Parece ser que la fe en la bondad intrínseca de este sistema impide ver a algunos que estamos ante un cambio de ciclo. Lo llevamos décadas incubando pero hoy constatamos, como nunca antes, cuáles son las particularidades con las que podría resumirse ese consenso que he mencionado anteriormente: partitocracias dedicadas a la postergación de las endebles soberanías nacionales en favor de organismos supranacionales financiados y/o sometidos a intereses de terceros (a los que nadie ha votado); primacía del interés corporativo sobre el individuo; imposición de valores, agendas y hojas de ruta de las que, en el fondo, desconocemos el alcance y debemos aceptar por la vía del hecho consumado; ridiculización, cancelación y control del discurso que no se someta a la narrativa prevista y, por último, prensa dócil y a las órdenes.
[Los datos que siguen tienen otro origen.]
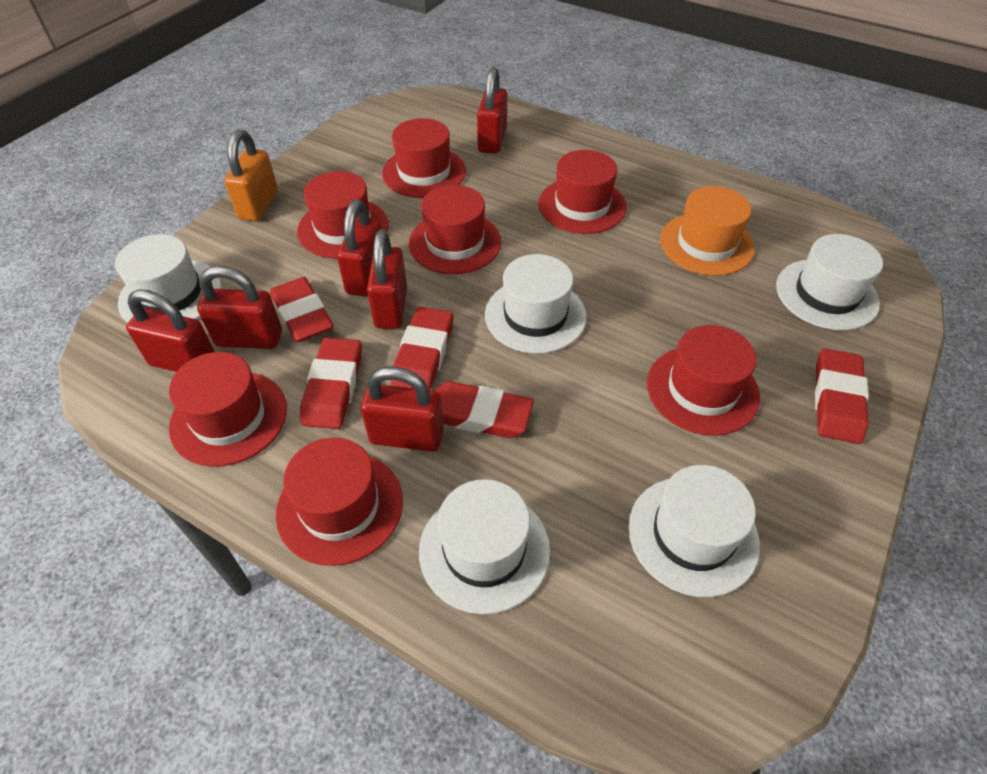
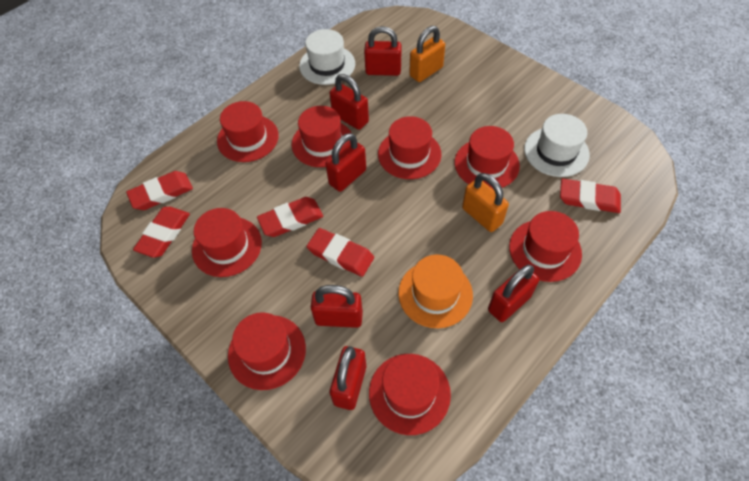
orange padlock: [224,129,278,221] = 1 -> [409,26,445,82] [462,173,509,232] = 2
red hat: [169,352,287,467] [276,438,403,566] [297,171,389,259] [382,118,466,198] [409,185,501,274] [538,150,627,234] [647,325,760,436] = 7 -> [192,208,262,277] [217,101,279,162] [228,312,306,390] [291,106,351,167] [369,354,451,435] [378,116,441,179] [455,126,520,190] [509,211,582,282] = 8
white hat: [115,234,221,323] [419,479,550,615] [485,254,587,354] [628,465,760,597] [776,234,883,330] = 5 -> [299,29,355,85] [524,114,590,177] = 2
Dentro de esta configuración, uno de los timos consiste en hacernos creer que partidos como Podemos no pueden formar parte del consenso, por extremistas o antiguos. Pero no. Son la expresión más pura del liberalismo-libertario sesentayochista que tenemos en stock, que es la esencia de todo esto. Son un coadyuvante, algo necesario. Y es que pueden defender los mismos principios que promueve Google o las consignas político-sanitarias de turno. Sus huestes, pretendidamente «antifascistas», son capaces de boicotear movimientos legítimos de protesta o señalar a aquellos a los que las condiciones de vida actuales no satisfacen tildándolos de «rojipardos». Insinuar que UP tiene algo que ver con algún tipo de marxismo ortodoxo es algo ilusorio.
Ahora, es en el medio del campo donde se juega el partido. Allí donde los grupos híbridos tipo Ciudadanos no funcionan, se sueña con el acuerdo entre aparatos tradicionales de poder que, salvo diferencias cosméticas, están mucho más unidos de lo que parece. Es el terreno del Partido Popular y el PSOE. Los alumnos más obedientes y los preferidos de sus señoritos europeos o mundiales.
Pero los populares ya no son la Alianza Popular de la guerra fría o el partido de Aznar. Hoy están en un magma moldeable a placer y sus principios son tan poco dogmáticos que van adaptándose al aire de los tiempos, confundiéndose con los del PSOE o plegándose a lo que se vaya decidiendo desde las instancias pertinentes. Por tanto, llamar «derecha» a eso, y ponerle el adjetivo de «clásica», es algo que hoy no tiene ningún sentido.
Y es que lo que se conoce como «PSOE state of mind», no es sino ese consenso en el que están todos, sin excepción. Eso sí, algunos pretenden desmarcarse un poco asumiendo ese difícil pacto de mínimos. Ya veremos si lo logran. Por mucho que a algunos plumillas les entretenga llevarnos a los años 30 o a la época del desarrollismo: circulen, no hay nada que ver.
Como dicen los yanquis, no tengo caballo en esta carrera, más allá de mi oposición al consenso general y a comulgar con ruedas de molino. Si usted todavía cree en esto de la derecha y la izquierda, le supongo ilusionado y preparando el día de la yenka de la democracia. Ahora, si ya se ha quitado las legañas de encima, sabrá que el clivaje no se encuentra allí donde nos cuentan.